1. Start **Grobid** service using the container.
```bash
docker run --rm --init --ulimit core=0 -p 8070:8070 lfoppiano/grobid:0.8.0
```
2. Run **ScholarVista's** container with 2 mounted volumes for input and output directories and connected to the host network.
```bash
docker run -it --rm --network=host -v /path/to/input/dir:/input -v /path/to/output/dir:/output scholarvista-app
```
*Note: The default behaviour of ScholarVista's Docker Image is processing pdf files, you can override this by providing the `process-xmls` argument after the image name.*
#### Example
Here's an example where we process a set of PDFs contained in the `foo` directory and we leave the results at `bar` using the Docker Image. Assuming the **Grobid** service is running at `localhost:8070`.
```bash
docker run -it --rm --network=host -v foo:/input -v bar:/output scholarvista-app process-pdfs
```
### Docker Compose (Experimental)
You can try to run **ScholarVista** through **Docker Compose**. However, this feature is still in development and may not work as expected. **ScholarVista** will be trying to connect to **Grobid** before it has started, and it will be restarted until the **Grobid** service is up and running.
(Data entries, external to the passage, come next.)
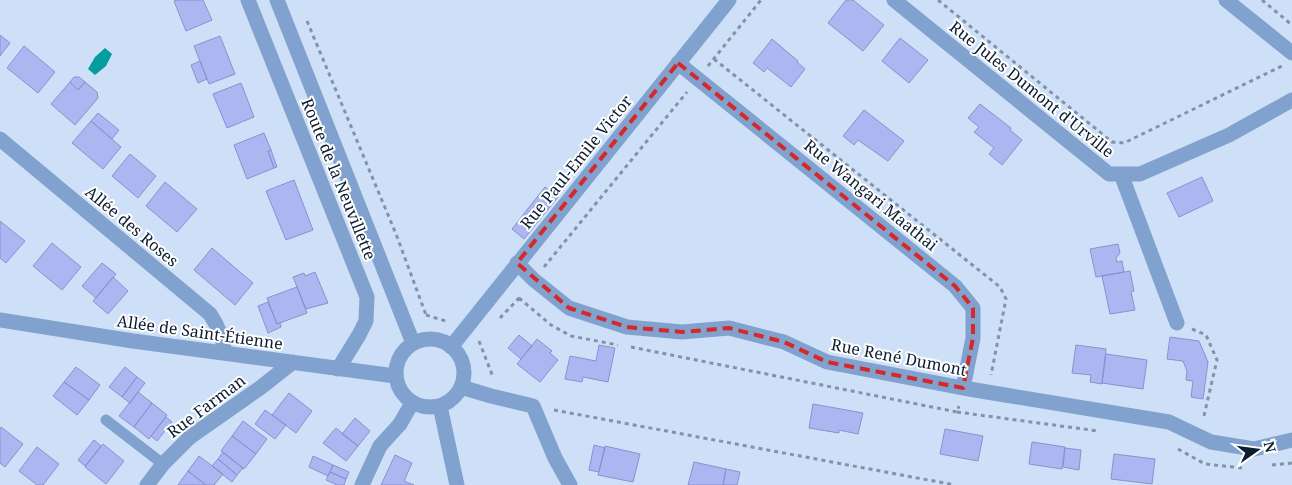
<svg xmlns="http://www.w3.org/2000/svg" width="1292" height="485" font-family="'Noto Serif',serif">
<rect width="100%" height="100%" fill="#cee0f7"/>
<path fill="#049c9e" d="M105 48 112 54 106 66 95 75 88 69 95 57Z"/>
<path fill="#acb7f2" stroke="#8791d0" d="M177 0H203L212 20 186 31 174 1Z
M846 0H853L884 25 863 51 828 23Z
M0 35 10 43 0 56Z
M220 36 235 74 209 84 194 46Z
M900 38 928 60 909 83 882 61Z
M772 39 798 61 797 62 805 69 791 87 767 68 764 72 753 63Z
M24 46 55 72 38 93 7 68Z
M200 61 207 79 198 83 191 65Z
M74 77H79L85 82 78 90 70 82Z
M70 82 78 90 85 82 97 92 98 98 75 125 51 104Z
M241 83 254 117 227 128 213 94Z
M980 104 1011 128 1010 130 1022 140 1002 165 989 154 994 148 974 132 979 127 968 118Z
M864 110 904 141 888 161 858 140 854 145 843 136Z
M98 113 119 130 112 139 91 121Z
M91 121 121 147 103 169 72 143Z
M264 133 271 150 268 151 274 168 247 179 234 145Z
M271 150 277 167 274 168 268 151Z
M130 154 156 176 138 198 112 176Z
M1202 177 1213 201 1179 217 1167 193Z
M294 180 313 230 286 240 266 191Z
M165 182 197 209 177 232 146 206Z
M545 187 558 197 524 239 512 229Z
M0 221 25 241 6 263 0 258Z
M52 243 81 267 62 290 33 266Z
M1118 244 1120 253 1116 258 1117 262 1122 261 1124 272 1096 277 1090 249Z
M212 248 253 283 235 305 194 270Z
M102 263 116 274 96 298 82 286Z
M1130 271 1134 291 1131 292 1135 310 1110 314 1102 276Z
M315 272 328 303 306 309 293 277 304 273 305 276Z
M113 277 128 291 108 314 93 301Z
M297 287 307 313 277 324 267 298Z
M268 302 277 324 280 323 281 327 268 333 258 306Z
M519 335 532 346 521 359 508 348Z
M1170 337 1199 341 1208 362 1203 399 1191 397 1193 381 1186 380 1187 371 1183 361 1167 359Z
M537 339 552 351 550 353 558 360 540 382 517 364Z
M599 345 615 348 608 382 583 377 582 382 565 379 570 356 596 361Z
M1076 345 1106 349 1102 384 1090 382 1091 375 1072 373Z
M1106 354 1147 360 1143 389 1102 383Z
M76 367 100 385 89 400 64 382Z
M125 367 137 377 122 397 109 387Z
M137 377 145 383 130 403 122 397Z
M64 382 89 400 77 415 53 396Z
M138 392 152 403 134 427 119 416Z
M289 393 312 411 296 433 272 415Z
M152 403 167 415 149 439 134 427Z
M813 404 863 413 858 434 839 430V433L809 428Z
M265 410 286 425 275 439 255 424Z
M166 417 172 422 157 441 151 436Z
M355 418 370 431 358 446 342 434Z
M243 421 267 439 256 454 232 436Z
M1 427 23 444 5 467 0 463V429Z
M336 428 358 446 346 461 323 443Z
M945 429 983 436 978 461 940 454Z
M232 436 256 454 244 469 221 451Z
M94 440 101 446 85 466 78 460Z
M1032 442 1065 447 1062 469 1029 464Z
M103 444 124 461 106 484 85 467Z
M594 445 605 448 599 472 589 470Z
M605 446 640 454 633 482 598 475Z
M37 447 59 464 43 485H37L19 471Z
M1065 448 1081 450 1079 470 1063 467Z
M223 452 243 468 237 475 218 459Z
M1114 454 1155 459 1152 484 1111 479Z
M395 455 412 463 404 481 414 485H381Z
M199 456 223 474 214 485H206L188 471Z
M313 456 333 465 328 476 309 467Z
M218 459 237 475 232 482 212 466Z
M694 462 726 469 723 485H688Z
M333 465 349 472 346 479 330 472Z
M726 469 740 472 737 485H723Z
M188 471 206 485H178Z
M330 472 346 479 344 485H337L326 480Z"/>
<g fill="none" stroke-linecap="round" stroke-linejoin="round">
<path stroke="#8193a9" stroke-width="3" stroke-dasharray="4 4" stroke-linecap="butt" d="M938 0 1112 142 1124 143 1282 66
M1262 0 1292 25
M307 21 396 234 426 315
M714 59 1000 287 1006 299 991 375
M708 66 761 0
M544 267 687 92
M519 298 551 325 571 336 618 345
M426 315 449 322
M500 318 520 297
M1192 329 1206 335 1217 360 1203 420
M479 341 493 377
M631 347 957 412 959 406
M554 410 955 485
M957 412 1098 431
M1178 449 1205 464 1243 468
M1272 465 1292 463"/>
<path stroke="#81a1ce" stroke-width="11" d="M106 420 163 464"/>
<path stroke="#81a1ce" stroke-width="15" d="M248 0 367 297 366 321 359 335 338 369
M277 0 413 343
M894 0 1109 174H1140L1229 135 1292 100
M1226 0 1292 53
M678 63 955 286 973 308V338L963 388
M0 139 210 314C218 326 223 338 225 352
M1121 174 1177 323
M517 263 534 280 569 308 627 327 682 332 729 328 784 342 827 362 963 388 1169 422 1211 442 1254 449 1292 440
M0 320 133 341 395 376
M396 373a34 34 0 1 1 68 0a34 34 0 1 1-68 0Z
M451 347 729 0
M461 387 491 396 533 406 555 458 570 485
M440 406 457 485
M147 485 163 464 190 437 260 388 293 362
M362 485 380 446 400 424 412 403"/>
</g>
<path fill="none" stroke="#d62828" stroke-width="4" stroke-dasharray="10 6" stroke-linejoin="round" d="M678 63 955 286 973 308V338L963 388 827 362 784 342 729 328 682 332 627 327 569 308 517 263Z"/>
<g text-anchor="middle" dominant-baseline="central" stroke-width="4" stroke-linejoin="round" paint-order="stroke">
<g font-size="16" fill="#0c1c31" stroke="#fff">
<text transform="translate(1032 89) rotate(39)">Rue Jules Dumont d'Urville</text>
<text transform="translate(576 162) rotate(-51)">Rue Paul-Emile Victor</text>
<text transform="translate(339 179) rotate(68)">Route de la Neuvillette</text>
<text transform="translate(871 195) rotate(39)">Rue Wangari Maathai</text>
<text transform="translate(132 226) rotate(40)">Allée des Roses</text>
<text transform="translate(200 332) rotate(8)">Allée de Saint-Étienne</text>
<text transform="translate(899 357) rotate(11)">Rue René Dumont</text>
<text transform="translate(206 406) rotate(-37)">Rue Farman</text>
</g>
</g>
<g transform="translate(1257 450) rotate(76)" stroke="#ffffff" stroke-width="4" paint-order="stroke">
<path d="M0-4L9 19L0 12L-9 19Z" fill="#0c1c31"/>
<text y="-8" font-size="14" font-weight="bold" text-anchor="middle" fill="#0c1c31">N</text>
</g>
</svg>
You can try it by:
#### SH-Shell like
```bash
INPUT_DIR=/path/to/input/dir OUTPUT_DIR=/path/to/output/dir COMMAND='process-pdfs' docker-compose up
```
#### PowerShell
```powershell
$env:INPUT_DIR="/path/to/input/dir"; $env:OUTPUT_DIR="/path/to/output/dir"; $env:COMMAND="process-pdfs" docker-compose up
```
_Note: The **COMMAND** variable can be either `process-pdfs` or `process-xmls`. And the directories are the host machine directories where the files are extracted and left, respectively._
## License
Please refer to the `LICENSE` file.
## Where to Get Help
For further assistance or to contribute to the project, please refer to the `CONTRIBUTING.md` file.